A follow up to my comments about Namedropper – I was right about the language of the book being specific to the main character of the book. I picked up Emma Forrest’s next book Thin Skin – the language is completely different. Still enjoyable, but not with the magical quality of Vida’s voice. While I was kind of disappointed since I wanted more of that voice, I’m impressed that Forrest has another style, that her characters speak for themselves- it just makes me love Vida more for her uniqueness. Ruby, the main character of Thin Skin isn’t overly loveable and doesn’t want to be, so having her speak the same way as Vida, who is secure in her individuality would just be wrong.
I finished An Invisible Sign of My Own by Aimee Bender yesterday, and enjoyed it- but ended it feeling disconcerted. I think it was a combination of things- the first being that I’ve been having strange dreams lately that I wake up in the middle of feeling disconcerted because they were so real, and this was a similar feeling. The story is just odd enough, and the writing such that when I finished it I felt like I was waking up from one of those dreams, and the transition back to “waking” life was weird. Thats a positive though- it thoroughly sucked me in.
The second is a difficulty I have with the ending of the novel.
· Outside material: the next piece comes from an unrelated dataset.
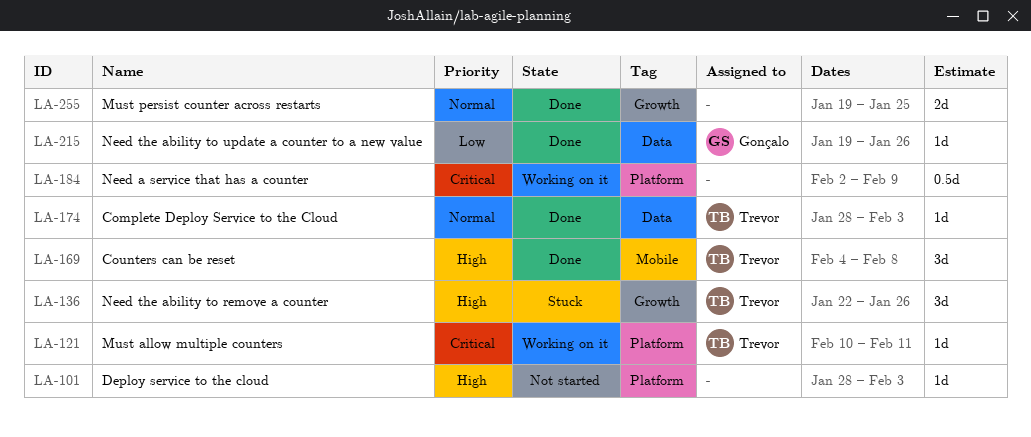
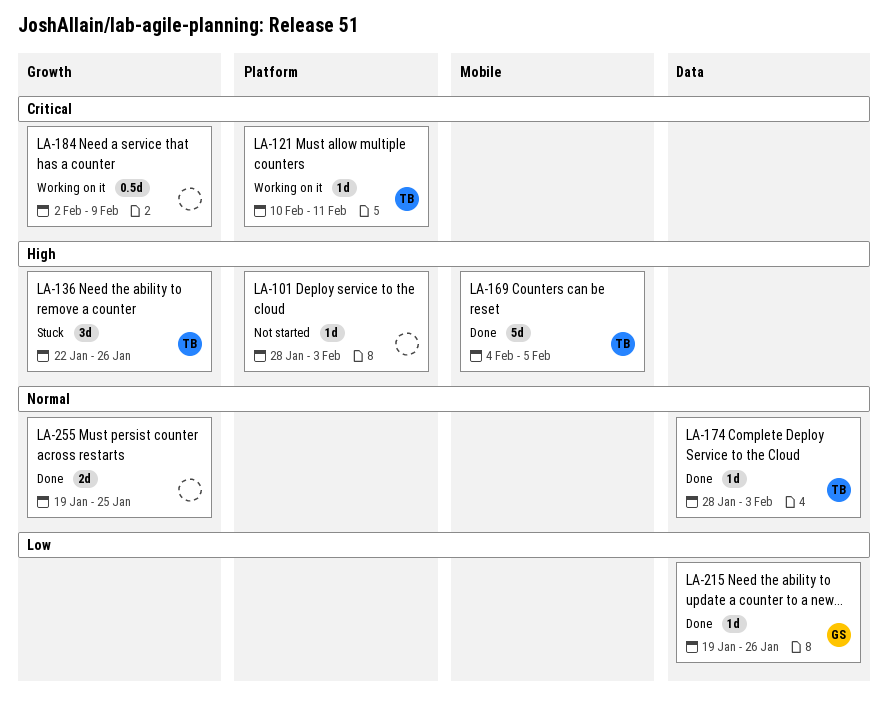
LA-169, estimate: 3d -> 5d
LA-169, due: Feb 8 -> Feb 5
LA-184, label: Platform -> Growth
One of the themes of the book is family members taking on suffering because one family member hurts or is sick. If one is sick, all must be sick, in order (as is told in a fairy story) that none of them have to die. Because of this philosophy, the main character Mona has taken up various superstitions and self punishments, as has a little girl in her math class. At the end of the book Mona decides that she can’t continue to do it, that her suffering doesn’t help her father at all, or have any impact on whether or not he lives or dies of his mysterious disease. One of her self punishments-eating soap- is overcome with a bit of struggle, and that gives her the strength to realize that she needs to move past her other hangups as well, but theres no indication of how she’s gonna do that, just the impression that she already has somehow. That just doesn’t work for me. You don’t go through however many years of compulsively knocking on wood to keep everyone you know safe and alive and then just stop one day. And thats what seems to happen. Maybe thats not the way it was intended. Maybe I need to reread it. But it left me a little off.
That said however, I did enjoy it. Well written, very convincing if very odd characters, but odd in a completely believable way. And it made me look at math differently, and slightly begin to understand those people who depend on math to order the world rather than stories. But only slightly- math is still evil.